Vosges matin, 16/11/2017
Silhouette frêle esseulée confrontée au froid, un jeune Nigérian avait posé ses valises quai des Bons-Enfants à Épinal depuis plusieurs semaines. Dormant à-même le sol, il refusait toute aide. La solidarité des riverains a fini par payer.

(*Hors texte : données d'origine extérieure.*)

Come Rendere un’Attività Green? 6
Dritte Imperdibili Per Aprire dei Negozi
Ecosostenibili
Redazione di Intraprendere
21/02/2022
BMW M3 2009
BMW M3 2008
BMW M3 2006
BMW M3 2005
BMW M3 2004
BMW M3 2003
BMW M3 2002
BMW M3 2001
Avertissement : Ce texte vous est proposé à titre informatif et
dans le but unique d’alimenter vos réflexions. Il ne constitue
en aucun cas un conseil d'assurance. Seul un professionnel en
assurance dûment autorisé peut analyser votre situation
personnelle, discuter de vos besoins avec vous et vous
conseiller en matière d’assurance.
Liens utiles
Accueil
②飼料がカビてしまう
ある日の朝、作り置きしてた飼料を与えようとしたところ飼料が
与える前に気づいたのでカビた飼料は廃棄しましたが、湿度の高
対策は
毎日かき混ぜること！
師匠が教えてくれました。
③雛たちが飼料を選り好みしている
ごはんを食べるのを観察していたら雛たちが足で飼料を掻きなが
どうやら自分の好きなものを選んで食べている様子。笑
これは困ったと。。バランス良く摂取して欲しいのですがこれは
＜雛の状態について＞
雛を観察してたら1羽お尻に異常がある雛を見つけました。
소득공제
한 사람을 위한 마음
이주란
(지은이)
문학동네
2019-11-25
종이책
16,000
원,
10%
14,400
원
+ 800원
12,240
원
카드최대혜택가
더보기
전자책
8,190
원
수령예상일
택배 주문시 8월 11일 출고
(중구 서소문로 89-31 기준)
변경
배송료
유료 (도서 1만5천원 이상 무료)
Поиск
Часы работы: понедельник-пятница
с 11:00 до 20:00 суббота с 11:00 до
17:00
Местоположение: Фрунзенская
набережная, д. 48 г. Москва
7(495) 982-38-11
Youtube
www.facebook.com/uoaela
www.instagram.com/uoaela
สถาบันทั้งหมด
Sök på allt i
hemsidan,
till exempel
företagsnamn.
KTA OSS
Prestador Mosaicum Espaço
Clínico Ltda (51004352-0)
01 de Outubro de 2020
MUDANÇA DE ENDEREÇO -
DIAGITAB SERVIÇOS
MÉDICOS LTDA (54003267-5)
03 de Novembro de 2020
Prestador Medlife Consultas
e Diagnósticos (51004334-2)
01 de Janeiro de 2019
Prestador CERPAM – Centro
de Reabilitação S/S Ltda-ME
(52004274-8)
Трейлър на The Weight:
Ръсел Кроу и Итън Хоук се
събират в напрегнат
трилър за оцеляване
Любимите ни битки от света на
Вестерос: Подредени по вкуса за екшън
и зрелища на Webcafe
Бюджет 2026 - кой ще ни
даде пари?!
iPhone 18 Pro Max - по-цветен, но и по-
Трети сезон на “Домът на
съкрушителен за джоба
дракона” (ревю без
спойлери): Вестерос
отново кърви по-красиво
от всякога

Ceux qui empruntent le quai des Bons-Enfants à Épinal l’ont remarqué. Emmitouflé dans son vieil anorak sombre, chaussures élimées aux pieds, il traîne son regard vide sur un horizon à hauteur de canal, assis sur un vieux sac de voyage depuis quelques semaines. À quelques mètres des bureaux de Vosges Matin, entre des poubelles et un institut de beauté. Il ne bouge pas de la journée. Le midi, ce jeune Nigérian grignote un sandwich ou des aliments glissés dans un sac, achetés bien souvent à la boulangerie voisine par des passants. Et le soir, quand vient la nuit, il s’enroule dans des couvertures pour dormir par terre, caché derrière le conteneur à ordures. Tel un mort dans son linceul.
Pieds gonflés
Dans le secteur, plusieurs passants l’ont questionné. D’où vient-il ? A-t-il besoin d’aide ? A-t-il faim ? A-t-il un toit ? Une famille ? A-t-il peur ? Est-il sans papiers ? En détresse ? Il dit venir du Nigeria et ne pas vouloir bouger… Il serait arrivé par l’Italie, en étant passé par la Libye. Là où beaucoup de ses compatriotes ont subi des sévices de la part de passeurs sans scrupule qui les vendent comme esclaves. A-t-il lui-même subi des violences ? Il ne veut surtout pas en parler. Et la terreur l’envahit quand on aborde le sujet.
Certains riverains insistent. Passent et repassent. Lui posent des questions et alertent les services sociaux qui proposent leur aide. Des associations se cassent aussi les dents sur son refus catégorique de tout soutien. Même scénario avec les élus qui se sont déplacés.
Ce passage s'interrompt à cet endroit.